A estruturação dessas políticas é particularmente notável no caso americano através do Department of Energy (DOE) e do Department of Agriculture (USDA) e no caso europeu através de diversas iniciativas da Comissão Europeia. No Brasil, a iniciativa conjunta BNDES/FINEP, conhecida como PAISS, deslanchada a partir de 2010, pode ser vista como a versão brasileira melhor estruturada, até agora, em políticas de inovação para a bioeconomia. Há estudos em andamento sobre a diversificação da indústria química (BNDES) e sobre as tecnologias prioritárias em química renovável (ABDI/CGEE, dentro do Programa Brasil Maior), mas não resultaram ainda em iniciativas concretas de políticas de inovação.

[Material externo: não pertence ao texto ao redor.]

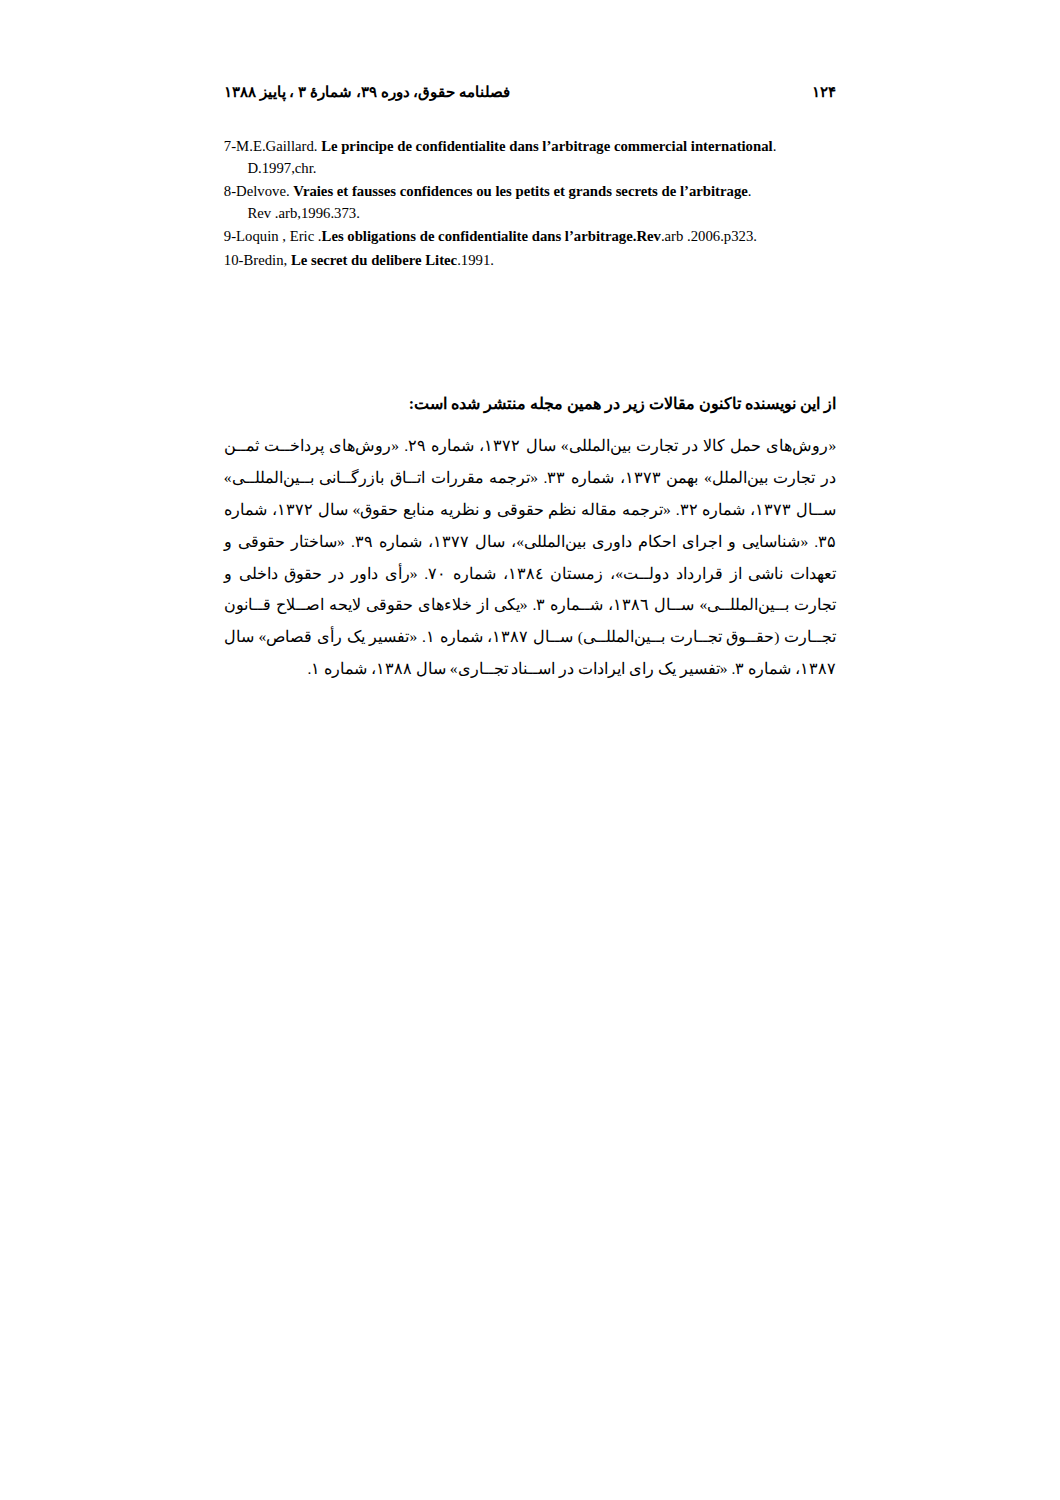۱۲۴ فصلنامه حقوق، دوره ۳۹، شمارهٔ ۳ ، پاییز ۱۳۸۸
7-M.E.Gaillard. Le principe de confidentialite dans l’arbitrage commercial international. D.1997,chr.
8-Delvove. Vraies et fausses confidences ou les petits et grands secrets de l’arbitrage. Rev .arb,1996.373.
9-Loquin , Eric .Les obligations de confidentialite dans l’arbitrage.Rev.arb .2006.p323.
10-Bredin, Le secret du delibere Litec.1991.
از این نویسنده تاکنون مقالات زیر در همین مجله منتشر شده است:
«روش‌های حمل کالا در تجارت بین‌المللی» سال ۱۳۷۲، شماره ۲۹. «روش‌های پرداخــت ثمــن در تجارت بین‌الملل» بهمن ۱۳۷۳، شماره ۳۳. «ترجمه مقررات اتــاق بازرگــانی بــین‌المللــی» ســال ۱۳۷۳، شماره ۳۲. «ترجمه مقاله نظم حقوقی و نظریه منابع حقوق» سال ۱۳۷۲، شماره ۳۵. «شناسایی و اجرای احکام داوری بین‌المللی»، سال ۱۳۷۷، شماره ۳۹. «ساختار حقوقی و تعهدات ناشی از قرارداد دولــت»، زمستان ۱۳۸٤، شماره ۷۰. «رأی داور در حقوق داخلی و تجارت بــین‌المللــی» ســال ۱۳۸٦، شــماره ۳. «یکی از خلاءهای حقوقی لایحه اصــلاح قــانون تجــارت (حقــوق تجــارت بــین‌المللــی) ســال ۱۳۸۷، شماره ۱. «تفسیر یک رأی قصاص» سال ۱۳۸۷، شماره ۳. «تفسیر یک رای ایرادات در اســناد تجــاری» سال ۱۳۸۸، شماره ۱.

Um dos mecanismos de apoio às empresas envolvidas no desenvolvimento da bioeconomia tem sido a concessão de grants ou subvenções para as etapas de P&D, da bancada a plantas de demonstração, passando pelas plantas-piloto. Esse mecanismo é recente no Brasil e vem sido utilizado pela FINEP para apoio a diversos setores. As empresas brasileiras entretanto manifestam com frequência queixas quanto à relativa modéstia dos recursos destinados e à forma de concessão da subvenção econômica.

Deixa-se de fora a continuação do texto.